NixOS in production?
Hey all, I'm wondering about giving NixOS a try. It seems like it's mostly marketed for development environments and CI, but I haven't seen much of anything about it being used on production servers. Right now I manage Alma 8 servers with Salt, and bootstrap Salt with a modified version of the ISO. NixOS seems like it could help streamline how I do things. Does anyone use it and have thoughts one way or another?
You are viewing a single comment
I love NixOS on the server! Run my non profit that way. It's beautiful really, everything is declared and then you commit that to version control and it's 100% reproducible. Just backup your data.
I would add that you can still do containers like docker, if you really want I believe there is a way to declare your containers too. It's really awesome what NixOS can do.
Sweet, thats's a big deal for me as well. Nobody else wants to learn any kind of orchestration or anything, so I've been trying to get Salt to manage the containers I have, and it's a bit of a pain. Having them configured the same way as the server would prevent some headache, I think!
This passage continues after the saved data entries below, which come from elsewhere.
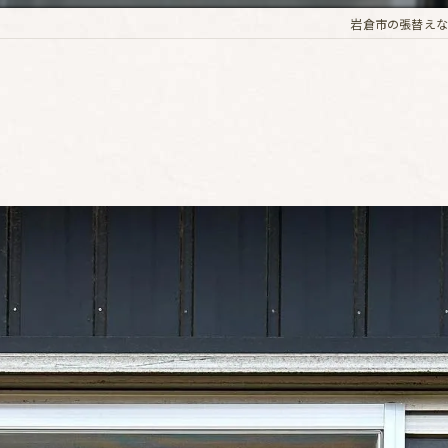
岩倉市の張替えな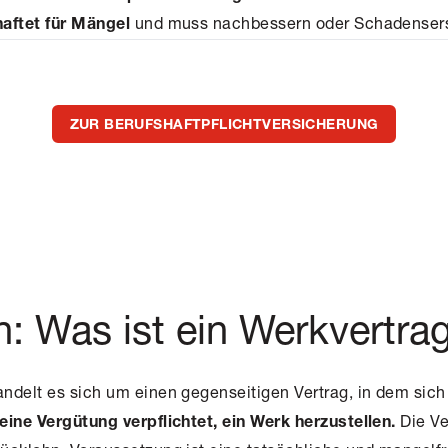
und muss nachbessern oder Schadensersa
haftet für Mängel
ZUR BERUFSHAFTPFLICHTVERSICHERUNG
on: Was ist ein Werkvertra
ndelt es sich um einen gegenseitigen Vertrag, in dem sic
Die Ve
eine Vergütung verpflichtet, ein Werk herzustellen.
Note that unless you really need containers (such as the separate root fs), systemd services can provide pretty much all of container's isolation. It's opt-in but
systemd-analyze securitycan tell you about potential things you can lock down. Some NixOS modules already do this by default.And together with NixOS's excellent modules which are usually a lot better than the container experience, personally I don't see the use case for containers on NixOS especially looking at the added complexity they bring with them.
Ah, good to know, thank you. I hadn't really considered that if the whole environment is scripted out like it is, then I wouldn't get as much benefit out of them as I do otherwise. Good tip!